10 lut 2013

Niedziela :)

Dziś rano pojechałam z Karoliną, Sylwią i jej dziadkiem, który robił za kierowcę na konie. W szkole umawiałyśmy się wstępnie z panią na jazdy, więc pojechaliśmy. Nie obyło się bez kilku zawracań, bo nie znamy za dobrze drogi, ale jakoś dojechaliśmy. Już będąc na miejscu, zobaczyłyśmy, że nie widać nigdzie pani. Sylwia do niej zadzwoniła, i okazało się, że pani kompletnie o tym zapomniała, nie jest w stanie już przyjechać dziś i, że jej koń kuleje.  No to troche wkurzone i zawiedzione wróciłyśmy. Poszłam do Sylwii przebrać się z bryczesów, i potem jej rodzice podwieźli mnie koło bloku, bo szli jeszcze do biedronki. Po powrocie zjadłam obiadek, przeglądnęłam neta, trochę popisałam na gg, i jakoś tak zleciało. Potem byłam się przejść z Karo. Połaziłyśmy trochę, powydurniałyśmy się, i powspominałyśmy czasy podstawówki, jakieś najlepsze wspólne wspomnienia itp. !

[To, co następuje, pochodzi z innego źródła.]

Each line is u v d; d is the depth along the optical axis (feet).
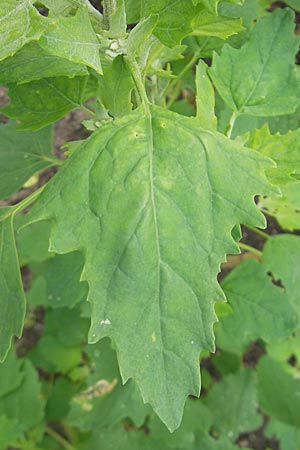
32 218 0.66
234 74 0.86
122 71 0.71
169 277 0.64
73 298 1.05
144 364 0.64
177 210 0.64
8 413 1.34
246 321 1.05
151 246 0.64
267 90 0.87
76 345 1.38
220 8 0.94
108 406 1.20
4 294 0.76
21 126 0.85
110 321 0.64
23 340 1.57
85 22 0.67
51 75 0.76
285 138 0.81
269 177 0.81
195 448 1.25
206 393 1.40
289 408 1.31
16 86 0.81
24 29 0.62
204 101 0.77
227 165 0.66
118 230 0.64
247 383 1.35
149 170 0.65
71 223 0.65
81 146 0.67
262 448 1.49
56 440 1.41
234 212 0.65
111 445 1.30
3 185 0.99
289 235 1.05
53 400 1.40
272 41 0.86
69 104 0.83
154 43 0.76
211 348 0.64
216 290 0.64
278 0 1.13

A jutro do szkoły na 9, bo mamy zimowisko. Wiem, siedzenie w ferie w szkole nie wydaje się za fajne, ale jest wręcz przeciwnie. Jutro będzie rozdzielenie nas na grupy, przydzielenie opiekunów, konkursy : plastyczny, taneczny, zawody: siatkówka,noga,kosz,ping-pong. No i wiadome, jeszcze różne zabawy, atrakcje. Taki dzień na luzie, będzie śmiesznie, za sprawą znajomych :)

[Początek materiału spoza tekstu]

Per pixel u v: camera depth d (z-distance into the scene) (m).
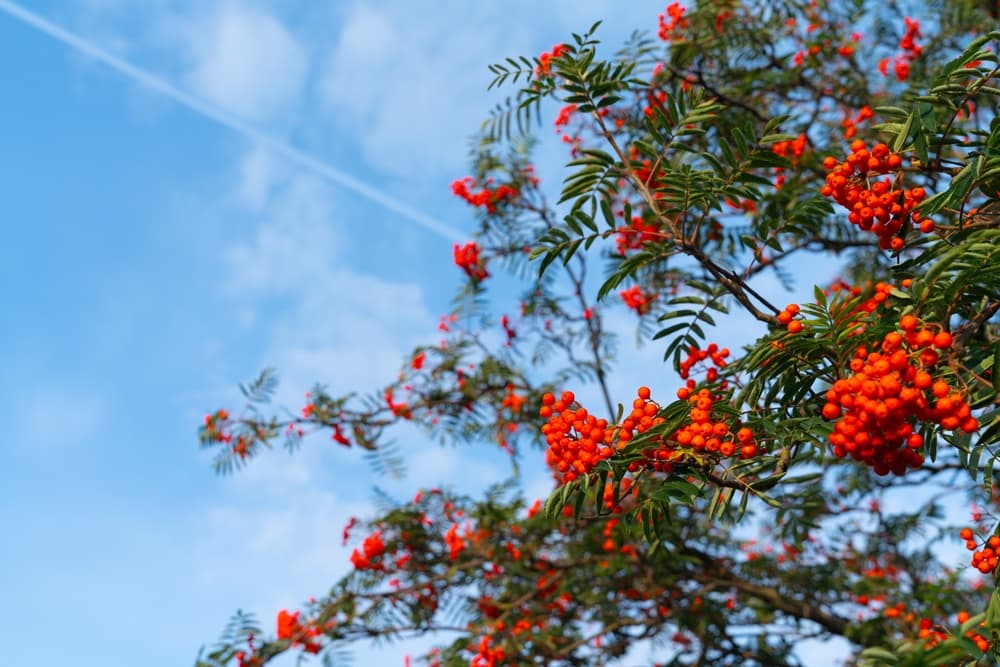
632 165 3.50
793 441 2.89
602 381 7.71
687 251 3.35
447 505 7.76
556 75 3.72
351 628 7.01
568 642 7.36
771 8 7.01
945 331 2.71
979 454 2.63
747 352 3.32
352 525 7.69
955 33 6.98
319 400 7.88
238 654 6.85
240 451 7.55
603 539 7.37
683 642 8.17
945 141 3.00
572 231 3.40
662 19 6.78
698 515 7.27
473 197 7.59
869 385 2.42
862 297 2.61
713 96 5.74
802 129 6.88
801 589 7.69
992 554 2.82
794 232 3.50
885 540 7.92
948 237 2.97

Nie mam żadnych zdjęć, więc dam kilka obrazków, które przechowuję w czeluściach swojego komputera. !

Forever young ! 

Tak, jestem nocnym markiem, przez co często chodzę niewyspana.


Uwielbiam ♥



Zdjęcie mojego autorstwa.Chyba je kiedyś tu dawałam.Króliś na wsi u cioci, musiał być pyszny pasztecik.
Motylki w brzuchu w bardziej organicznej wersji.




autor Ribkadory

autor : Fukari


Ci chłopcy są słodcy ! 


Brak komentarzy:

Prześlij komentarz

Napisz kilka słów od serca.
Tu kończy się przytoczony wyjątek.